Solar Photovoltaics and CIGS
Electrical Energy
Worldwide demand for electricity is expected to significantly increase over the next 20 years. The Energy Information Administration of the U.S. Department of Energy estimates that world net electricity consumption will nearly double by 2025.
The overwhelming majority of electricity is currently produced using hydrocarbon sources (natural gas, coal, petroleum). Volatile prices and environmental and political concerns pertaining to fossil fuels have increased interest in electricity created using renewable, clean energy sources such as solar.
The Opportunity
According to the US Department of Energy, PV systems presently represent less than 1% of world energy production and are being adopted as a means to address both rural electrification in remote areas and as supplemental energy sources in grid-connected areas of the world. The market for PV products worldwide has increased over the last six years at an average annual growth rate of over 40%, driven by major governmental incentive programs in Germany, Japan and the United States. The market for PV systems reached approximately two Gigawatts (2 GW) in 2006, with a total installed base of approximately seven GW. By 2010, analyst predictions suggest the annual product market size could range from 5-15 GW worldwide. Some industry analysts postulate an industry potential of up to $1 trillion dollars by 2025.
Solar Photovoltaics
Solar cells work by absorbing light and converting it to electrical power, referred to as the photovoltaic effect. The majority of commercial solar cells in use today are made of silicon, the same semiconductor material used in the microelectronics industry. In addition to the semiconductor materials, solar cells consist of a top and bottom electrical contact to move the electricity out of the solar cell. The performance of a solar cell is measured in terms of its efficiency in converting sunlight into electricity. Typical commercial solar cells have an efficiency ranging between 6% and 18%, meaning that for every 1,000 watts of sunlight striking a solar module, 60 to 180 watts of electricity will be produced.
The bulk of today's market is served with expensive Silicon semiconductor wafer material, which shares its demand with the volatile integrated circuit industry. Recent supply shortages and uncertain raw material costs continue to suggest a demand that far out paces the supply in the next 5-10 years.
Photo Courtesy: Blitzstrom Thin Film Installation
Thin Films
Solar cells and modules made from certain thin film semiconductors have shown to be much less expensive to produce in larger volume requiring much less raw material to produce than silicon based PV cells.
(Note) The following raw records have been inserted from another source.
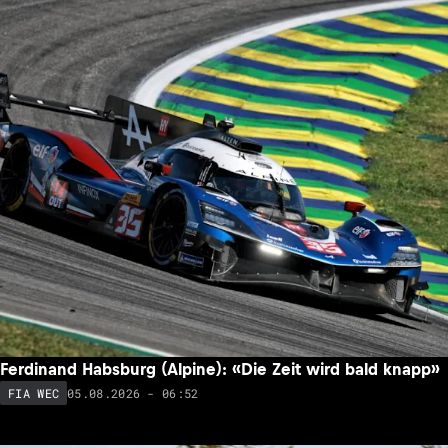
Ferdinand Habsburg (Alpine): «Die Zeit wird bald knapp»
05.08.2026 - 06:52
FIA WEC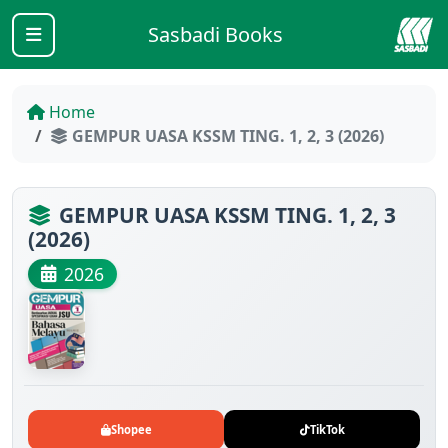
Sasbadi Books
Home
GEMPUR UASA KSSM TING. 1, 2, 3 (2026)
GEMPUR UASA KSSM TING. 1, 2, 3
(2026)
2026
Shopee
TikTok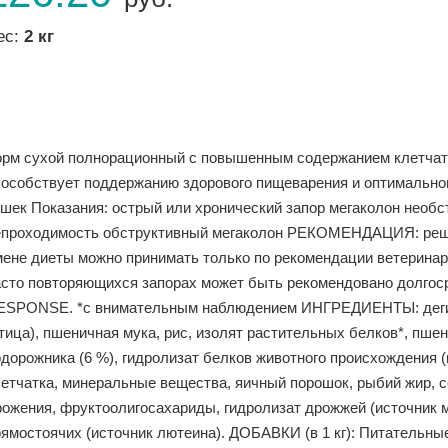
ес:
2 кг
орм сухой полнорационный с повышенным содержанием клетчатк
пособствует поддержанию здорового пищеварения и оптимальног
ошек Показания: острый или хронический запор мегаколон необс
епроходимость обструктивный мегаколон РЕКОМЕНДАЦИЯ: реше
мене диеты можно принимать только по рекомендации ветеринарн
асто повторяющихся запорах может быть рекомендовано долг
ESPONSE. *с внимательным наблюдением ИНГРЕДИЕНТЫ: дегид
тица), пшеничная мука, рис, изолят растительных белков*, пше
одорожника (6 %), гидролизат белков животного происхождения 
летчатка, минеральные вещества, яичный порошок, рыбий жир, 
рожения, фруктоолигосахариды, гидролизат дрожжей (источник 
ямостоячих (источник лютеина). ДОБАВКИ (в 1 кг): Питательные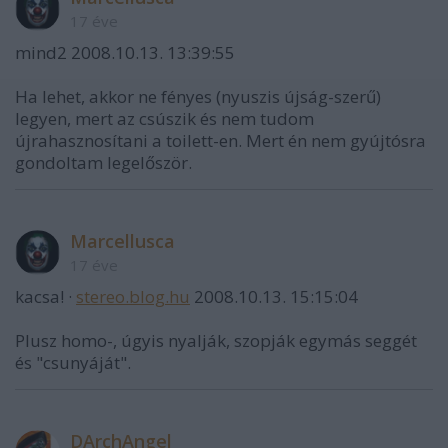
17 éve
mind2 2008.10.13. 13:39:55
Ha lehet, akkor ne fényes (nyuszis újság-szerű)
legyen, mert az csúszik és nem tudom
újrahasznosítani a toilett-en. Mert én nem gyújtósra
gondoltam legelőször.
Marcellusca
17 éve
kacsa! ·
stereo.blog.hu
2008.10.13. 15:15:04
Plusz homo-, úgyis nyalják, szopják egymás seggét
és "csunyáját".
DArchAngel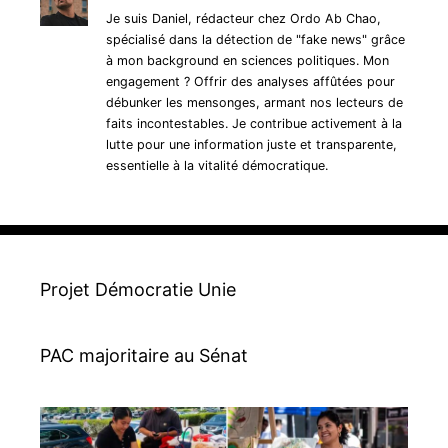
Je suis Daniel, rédacteur chez Ordo Ab Chao,
spécialisé dans la détection de "fake news" grâce
à mon background en sciences politiques. Mon
engagement ? Offrir des analyses affûtées pour
débunker les mensonges, armant nos lecteurs de
faits incontestables. Je contribue activement à la
lutte pour une information juste et transparente,
essentielle à la vitalité démocratique.
Projet Démocratie Unie
PAC majoritaire au Sénat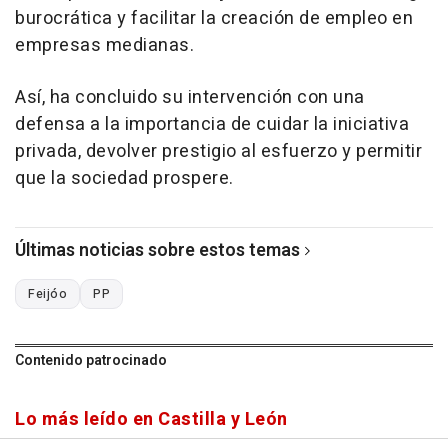
burocrática y facilitar la creación de empleo en
empresas medianas.
Así, ha concluido su intervención con una
defensa a la importancia de cuidar la iniciativa
privada, devolver prestigio al esfuerzo y permitir
que la sociedad prospere.
Últimas noticias sobre estos temas
Feijóo
PP
Contenido patrocinado
Lo más leído en Castilla y León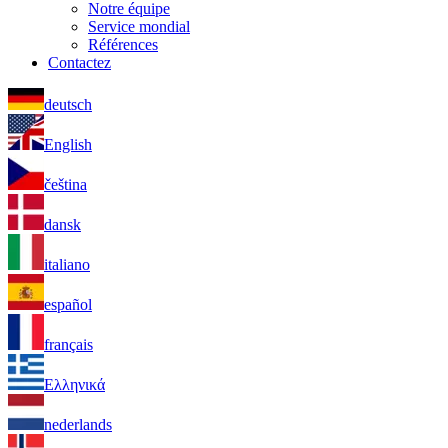
Notre équipe
Service mondial
Références
Contactez
deutsch
English
čeština
dansk
italiano
español
français
Ελληνικά
nederlands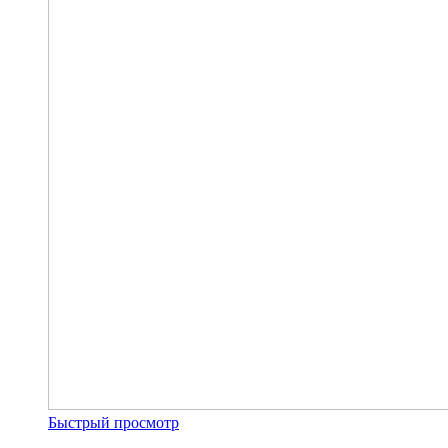
Быстрый просмотр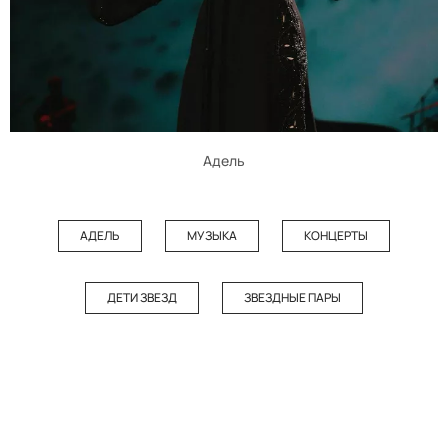
Адель
АДЕЛЬ
МУЗЫКА
КОНЦЕРТЫ
ДЕТИ ЗВЕЗД
ЗВЕЗДНЫЕ ПАРЫ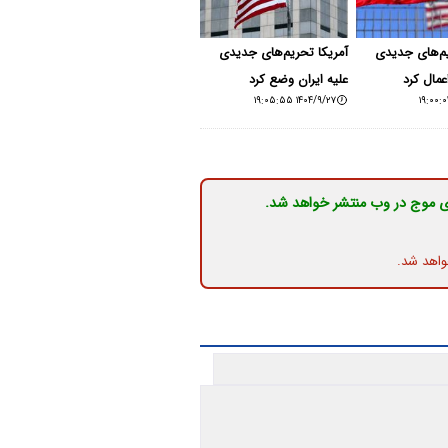
یم‌های جدیدی
آمریکا تحریم‌های جدیدی
عمال کرد
علیه ایران وضع کرد
۱۴۰۴/۹/۲۷ ۱۹:۰۵:۵۵
ی موج در وب منتشر خواهد شد.
واهد شد.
Extensive research and development on thin film cells has been conducted for more than 30 years, and recent advances in manufacturing and product commercialization have increased worldwide share of thin film PV to over 7% in 2006.
Thin film PV products exhibit the following attributes:
- Scaleable, low cost manufacturing: Thin film solar cells and modules require a structural "substrate" to support them, such as glass, plastic or metal sheets or foils. Applying the films on these substrates creates a range of manufacturing options that enables continuous and scaleable manufacturing. As much of the equipment to process these substrates is used in other industries, the capital expenditure required to establish large-volume thin film PV product manufacturing plants enables rapid capacity expansion and lowers the cost per watt of products.
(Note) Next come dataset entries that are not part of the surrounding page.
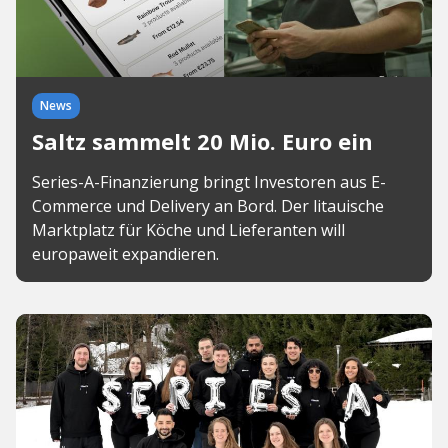
News
Saltz sammelt 20 Mio. Euro ein
Series-A-Finanzierung bringt Investoren aus E-
Commerce und Delivery an Bord. Der litauische
Marktplatz für Köche und Lieferanten will
europaweit expandieren.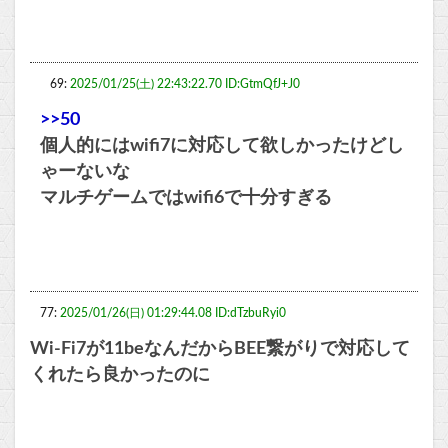
69:
2025/01/25(土) 22:43:22.70 ID:GtmQfJ+J0
>>50
個人的にはwifi7に対応して欲しかったけどし
ゃーないな
マルチゲームではwifi6で十分すぎる
77:
2025/01/26(日) 01:29:44.08 ID:dTzbuRyi0
Wi-Fi7が11beなんだからBEE繋がりで対応して
くれたら良かったのに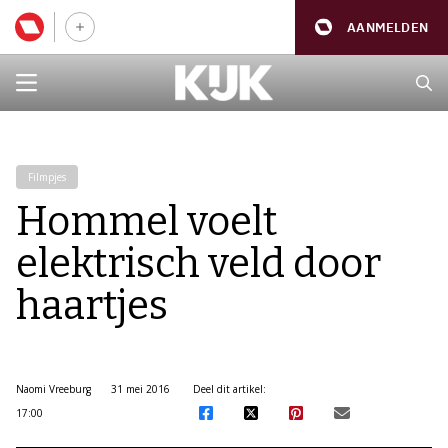
AANMELDEN
Filmpjes
Hommel voelt
elektrisch veld door
haartjes
Naomi Vreeburg
31 mei 2016
Deel dit artikel:
17:00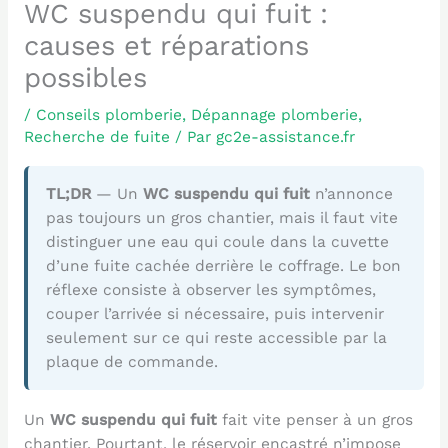
WC suspendu qui fuit :
causes et réparations
possibles
/
Conseils plomberie
,
Dépannage plomberie
,
Recherche de fuite
/ Par
gc2e-assistance.fr
TL;DR
— Un
WC suspendu qui fuit
n’annonce
pas toujours un gros chantier, mais il faut vite
distinguer une eau qui coule dans la cuvette
d’une fuite cachée derrière le coffrage. Le bon
réflexe consiste à observer les symptômes,
couper l’arrivée si nécessaire, puis intervenir
seulement sur ce qui reste accessible par la
plaque de commande.
Un
WC suspendu qui fuit
fait vite penser à un gros
chantier. Pourtant, le réservoir encastré n’impose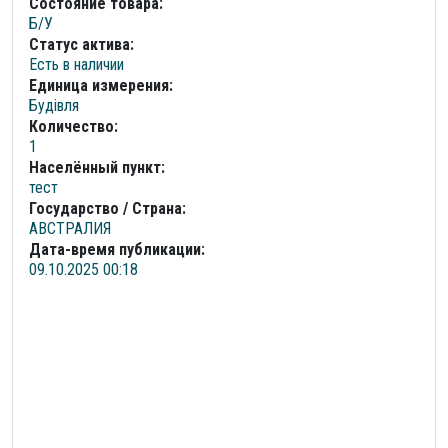
Состояние товара:
Б/У
Статус актива:
Есть в наличии
Единица измерения:
Будівля
Количество:
1
Населённый пункт:
тест
Государство / Страна:
АВСТРАЛИЯ
Дата-время публикации:
09.10.2025 00:18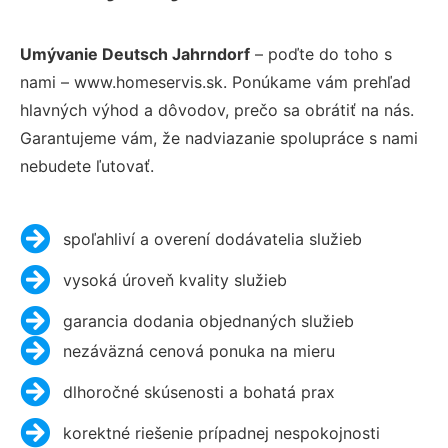
Umývanie Deutsch Jahrndorf
– poďte do toho s
nami – www.homeservis.sk. Ponúkame vám prehľad
hlavných výhod a dôvodov, prečo sa obrátiť na nás.
Garantujeme vám, že nadviazanie spolupráce s nami
nebudete ľutovať.
spoľahliví a overení dodávatelia služieb
vysoká úroveň kvality služieb
garancia dodania objednaných služieb
nezáväzná cenová ponuka na mieru
dlhoročné skúsenosti a bohatá prax
korektné riešenie prípadnej nespokojnosti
- Lower material cost: The substrate and raw materials used in thin film PV products are less expensive than the cost of most semiconductor materials. With increasing thin film manufacturing capacity and process yield improvements product costs are reduced.
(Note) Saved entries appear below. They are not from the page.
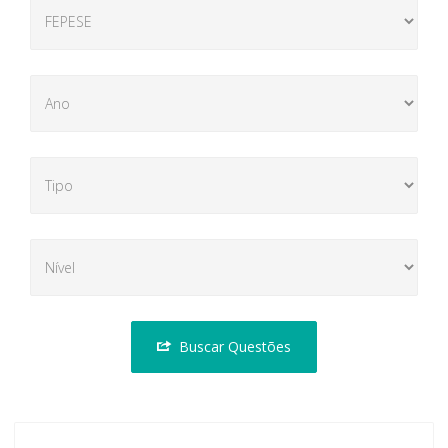
Buscar Questões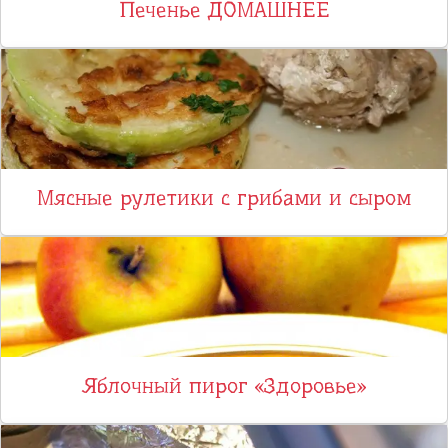
Печенье ДОМАШНЕЕ
Мясные рулетики с грибами и сыром
Яблочный пирог «Здоровье»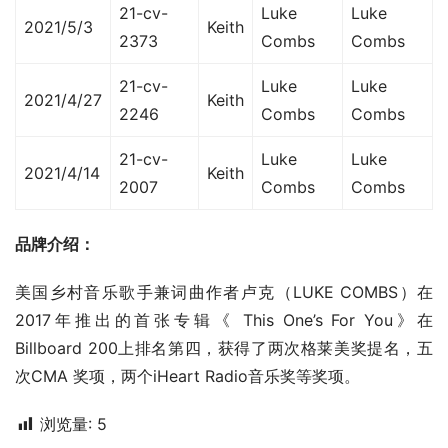
21-cv-
Luke
Luke
2021/5/3
Keith
2373
Combs
Combs
21-cv-
Luke
Luke
2021/4/27
Keith
2246
Combs
Combs
21-cv-
Luke
Luke
2021/4/14
Keith
2007
Combs
Combs
品牌介绍：
美国乡村音乐歌手兼词曲作者卢克（LUKE COMBS）在
2017年推出的首张专辑《 This One’s For You》在
Billboard 200上排名第四，获得了两次格莱美奖提名，五
次CMA 奖项，两个iHeart Radio音乐奖等奖项。
浏览量:
5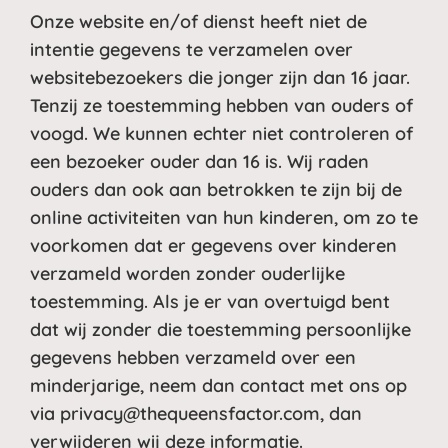
Onze website en/of dienst heeft niet de
intentie gegevens te verzamelen over
websitebezoekers die jonger zijn dan 16 jaar.
Tenzij ze toestemming hebben van ouders of
voogd. We kunnen echter niet controleren of
een bezoeker ouder dan 16 is. Wij raden
ouders dan ook aan betrokken te zijn bij de
online activiteiten van hun kinderen, om zo te
voorkomen dat er gegevens over kinderen
verzameld worden zonder ouderlijke
toestemming. Als je er van overtuigd bent
dat wij zonder die toestemming persoonlijke
gegevens hebben verzameld over een
minderjarige, neem dan contact met ons op
via
privacy@thequeensfactor.com
, dan
verwijderen wij deze informatie.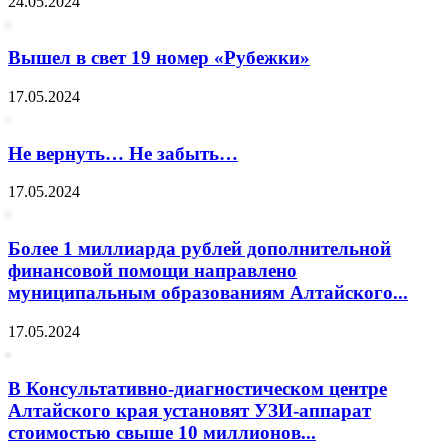
24.05.2024
Вышел в свет 19 номер «Рубежки»
17.05.2024
Не вернуть… Не забыть…
17.05.2024
Более 1 миллиарда рублей дополнительной
финансовой помощи направлено
муниципальным образованиям Алтайского...
17.05.2024
В Консультативно-диагностическом центре
Алтайского края установят УЗИ-аппарат
стоимостью свыше 10 миллионов...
- Configurable form factors: Based on the use of a variety of substrates, thin film PV modules can be configured into a number of different form factors to enable a variety of market applications. In particular, flexible thin film modules could enable a new range of products for unique BIPV applications.
- Performance attributes: Thin film PV technologies are generally less efficient than modules made with Silicon. However, thin film PV technologies do exhibit performance advantages in generating energy in low light level and increased temperature environments. This positions them particularly well for applications in regions with less direct sunlight, such as in Northern Europe.
CIGS
Of the three thin film technologies currently being commercialized, solar cells and modules based on copper indium gallium di-selenide (CIGS) have shown the highest laboratory electrical conversion efficiency, can be produced on multiple substrates (glass or foils) , and hold promise for low cost highly scalable manufacturing.